When parents are too pushy
Not only arranging a marriage can be intrusive. Parents can become too pushy in their actions and in expressing their opinions regarding their children’s partner and their love life. Dr. Laura Schlessinger, the best-known host of a US relationships radio show, recalls some of the habits of parents who cross the line of involvement in their child’s romantic relationship or marriage.
These include expecting the child, now an adult, to listen to them fully, and sometimes being included in all aspects of the couple’s life (including vacations or expensive purchases, such as a car). Sometimes they harshly criticize the partner chosen by their child, or are possessive, especially when it comes to spending free time and honouring family traditions.
Those with too intrusive parents must remember to treat these moments with compassion and understanding and not to react in a critical or irritated way. “The older generation clings to their attitudes and opinions because it helps them feel safe in a changing world. Their intentions are probably good.
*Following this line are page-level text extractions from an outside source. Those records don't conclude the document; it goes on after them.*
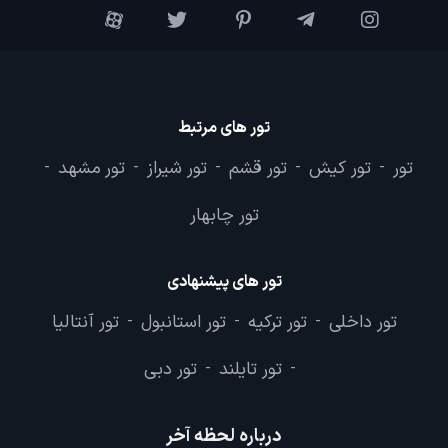
تور های مرتبط
تور
تور کیش
تور قشم
تور شیراز
تور مشهد
-
-
-
-
-
تور چابهار
تور های پیشنهادی
تور داخلی
تور ترکیه
تور استانبول
تور آنتالیا
-
-
-
تور تایلند
تور دبی
-
-
درباره لحظه آخر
Find ways to reassure your family of origin that you appreciate and honour your past while you are also becoming part of the global community that includes people from other walks of life”, says Psychologist Marie Hartwell-Walker, PhD, family and marriage counsellor for Psych Central.
Compromise and understanding, the main factors for unity
Avoiding resentment towards parents or partner is equally important. In this sense, a more suitable approach is the attempt to build up a relationship and reach unity within the family. “Do your best to negotiate compromises, understanding, or at least respectful disagreement. When you have to turn down someone’s demands or requests, be clear that it doesn’t mean that you don’t love them. It means that it doesn’t fit with the kind of family you want to make,” Dr Hartwell-Walker says.
Last but not least, the criticized partner must not turn into an ally in the context of a conflict with one’s parents, with the purpose of teaching them a lesson. “It’s not fair to the person who loves you to be used as a pawn in an ongoing fight you are having with your parents about such things as religion, race, or status. It may feel good to have a supporter in the battle but ‘us against them’ isn’t enough of a basis for a lasting relationship,” the expert says.